While individual publisher policies vary, it's worth noting that publishing data through a data journal does not necessarily prevent the publication of data analyses and research results in a traditional journal - along with a reference and links to the data journal paper. This provides readers with access to all relevant information about a piece of research and may result in citation of both the journal article and data paper.
Data journals, like traditional journals, have differing requirements for submission, review and publication. However, to give a sense of requirements for data journals and how they may differ from traditional journals, the following points are indicative:
- Depositing data: data may need to be deposited in an "approved repository" or with the journal itself. There may be restrictions or guidelines on file size and format as well as specific requirements for metadata or data description.
- Citation and identifiers: some data journals require that data be assigned a Digital Object Identifier (DOI) or other form of persistent identifier. There may also be a defined or recommended data citation format.

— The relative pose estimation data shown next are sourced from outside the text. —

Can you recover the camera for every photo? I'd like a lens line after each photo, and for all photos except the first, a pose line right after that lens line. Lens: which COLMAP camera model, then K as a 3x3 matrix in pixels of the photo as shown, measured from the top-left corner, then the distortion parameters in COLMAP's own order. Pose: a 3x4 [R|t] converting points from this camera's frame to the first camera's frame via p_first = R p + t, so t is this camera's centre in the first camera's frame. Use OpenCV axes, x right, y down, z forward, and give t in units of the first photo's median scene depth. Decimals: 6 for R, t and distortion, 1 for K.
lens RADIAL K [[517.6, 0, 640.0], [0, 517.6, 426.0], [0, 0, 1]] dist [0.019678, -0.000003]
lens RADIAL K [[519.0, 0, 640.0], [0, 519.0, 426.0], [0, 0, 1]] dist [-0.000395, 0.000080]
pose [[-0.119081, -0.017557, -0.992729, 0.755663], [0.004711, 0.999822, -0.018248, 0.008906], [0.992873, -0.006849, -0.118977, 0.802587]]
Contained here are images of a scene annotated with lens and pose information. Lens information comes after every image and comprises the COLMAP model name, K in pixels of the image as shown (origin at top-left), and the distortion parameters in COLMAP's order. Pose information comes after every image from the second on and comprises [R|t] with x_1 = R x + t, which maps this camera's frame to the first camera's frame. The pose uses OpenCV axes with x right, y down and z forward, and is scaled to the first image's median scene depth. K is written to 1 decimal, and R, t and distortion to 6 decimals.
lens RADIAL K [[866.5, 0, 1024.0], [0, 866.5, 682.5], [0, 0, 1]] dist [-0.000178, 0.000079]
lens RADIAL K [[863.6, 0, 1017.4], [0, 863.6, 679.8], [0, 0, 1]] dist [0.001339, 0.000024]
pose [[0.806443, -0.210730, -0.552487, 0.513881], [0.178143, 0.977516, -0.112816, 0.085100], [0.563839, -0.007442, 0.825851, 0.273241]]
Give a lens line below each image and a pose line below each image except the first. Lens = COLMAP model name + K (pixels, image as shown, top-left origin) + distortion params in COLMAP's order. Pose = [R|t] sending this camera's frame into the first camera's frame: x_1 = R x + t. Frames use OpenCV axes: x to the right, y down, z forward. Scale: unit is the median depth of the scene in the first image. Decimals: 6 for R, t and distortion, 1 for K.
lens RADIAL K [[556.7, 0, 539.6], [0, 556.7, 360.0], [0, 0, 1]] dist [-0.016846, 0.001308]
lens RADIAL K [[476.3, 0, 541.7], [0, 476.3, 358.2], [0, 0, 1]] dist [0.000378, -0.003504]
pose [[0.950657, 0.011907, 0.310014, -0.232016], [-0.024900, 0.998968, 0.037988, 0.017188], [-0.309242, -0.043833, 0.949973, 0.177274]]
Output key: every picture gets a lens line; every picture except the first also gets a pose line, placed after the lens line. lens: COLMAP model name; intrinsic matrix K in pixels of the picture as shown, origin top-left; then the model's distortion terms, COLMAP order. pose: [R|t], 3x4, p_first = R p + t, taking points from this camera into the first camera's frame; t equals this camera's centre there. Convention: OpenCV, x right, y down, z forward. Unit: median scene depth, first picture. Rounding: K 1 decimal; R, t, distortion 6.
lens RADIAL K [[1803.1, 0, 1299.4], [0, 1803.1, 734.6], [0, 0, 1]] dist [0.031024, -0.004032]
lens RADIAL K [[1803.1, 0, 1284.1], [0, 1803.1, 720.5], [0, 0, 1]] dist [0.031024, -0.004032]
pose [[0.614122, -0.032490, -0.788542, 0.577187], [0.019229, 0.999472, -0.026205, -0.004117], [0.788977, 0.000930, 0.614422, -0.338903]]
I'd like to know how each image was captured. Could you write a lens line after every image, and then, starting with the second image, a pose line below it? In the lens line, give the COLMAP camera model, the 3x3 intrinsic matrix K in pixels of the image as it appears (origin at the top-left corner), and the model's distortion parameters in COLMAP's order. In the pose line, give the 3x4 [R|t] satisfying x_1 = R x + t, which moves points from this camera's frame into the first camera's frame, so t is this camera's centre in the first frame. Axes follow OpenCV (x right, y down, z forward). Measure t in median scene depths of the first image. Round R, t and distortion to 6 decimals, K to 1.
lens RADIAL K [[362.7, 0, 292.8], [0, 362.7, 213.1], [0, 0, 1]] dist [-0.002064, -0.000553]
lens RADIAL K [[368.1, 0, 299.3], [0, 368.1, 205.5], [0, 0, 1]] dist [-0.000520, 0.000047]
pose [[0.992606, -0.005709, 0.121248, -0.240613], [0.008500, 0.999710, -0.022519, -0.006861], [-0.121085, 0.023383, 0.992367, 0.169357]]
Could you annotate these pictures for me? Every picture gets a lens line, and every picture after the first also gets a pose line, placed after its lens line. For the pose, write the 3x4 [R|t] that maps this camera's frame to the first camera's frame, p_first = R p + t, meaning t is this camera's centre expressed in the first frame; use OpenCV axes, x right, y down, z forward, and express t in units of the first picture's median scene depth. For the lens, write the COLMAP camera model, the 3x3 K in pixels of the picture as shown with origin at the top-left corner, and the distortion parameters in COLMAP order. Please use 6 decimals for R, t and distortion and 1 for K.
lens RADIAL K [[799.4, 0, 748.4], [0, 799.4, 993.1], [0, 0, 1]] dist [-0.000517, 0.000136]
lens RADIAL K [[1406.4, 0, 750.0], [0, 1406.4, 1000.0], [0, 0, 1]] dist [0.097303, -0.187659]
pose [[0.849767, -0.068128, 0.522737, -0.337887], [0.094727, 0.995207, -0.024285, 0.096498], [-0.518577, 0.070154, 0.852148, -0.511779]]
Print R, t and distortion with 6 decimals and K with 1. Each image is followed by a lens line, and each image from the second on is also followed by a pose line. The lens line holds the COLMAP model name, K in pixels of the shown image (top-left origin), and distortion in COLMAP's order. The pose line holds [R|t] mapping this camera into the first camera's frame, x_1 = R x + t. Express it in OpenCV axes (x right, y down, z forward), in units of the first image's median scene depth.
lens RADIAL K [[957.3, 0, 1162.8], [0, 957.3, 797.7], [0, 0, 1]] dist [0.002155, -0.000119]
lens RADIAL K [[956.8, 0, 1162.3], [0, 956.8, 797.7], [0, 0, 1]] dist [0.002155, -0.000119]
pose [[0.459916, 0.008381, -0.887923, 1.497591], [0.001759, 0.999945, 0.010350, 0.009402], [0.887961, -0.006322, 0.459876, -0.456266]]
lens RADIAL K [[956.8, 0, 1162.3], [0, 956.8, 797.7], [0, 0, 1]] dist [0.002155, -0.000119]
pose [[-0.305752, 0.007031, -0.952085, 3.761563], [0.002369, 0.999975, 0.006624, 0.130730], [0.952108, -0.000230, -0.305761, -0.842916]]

- Researcher profile: you may be asked to provide details of your research profile, organisation and affiliations.
- Copyright and licensing: in addition to copyright, you may also need to consider (and agree to) licensing and access conditions for the data to be published.
Formal publication and citation of data supports the recognition of research data as a first class research output. It also enables the generation of citation metrics for research data outputs. With products such as the Thomson Reuters Data Citation Index capturing data citation metrics, the potential for formal recognition and reward mechanisms based on data publishing is enhanced. ANDS is working with Thomson Reuters to enable direct feeds to and from Research Data Australia (RDA) in the DCI to show citations in RDA.
A number of data journals also support 'altmetrics', such as number of views, number of downloads, social media 'likes' and recommendations. These can be early indicators of the impact of data, before the long tail of formal citation metrics can be assessed.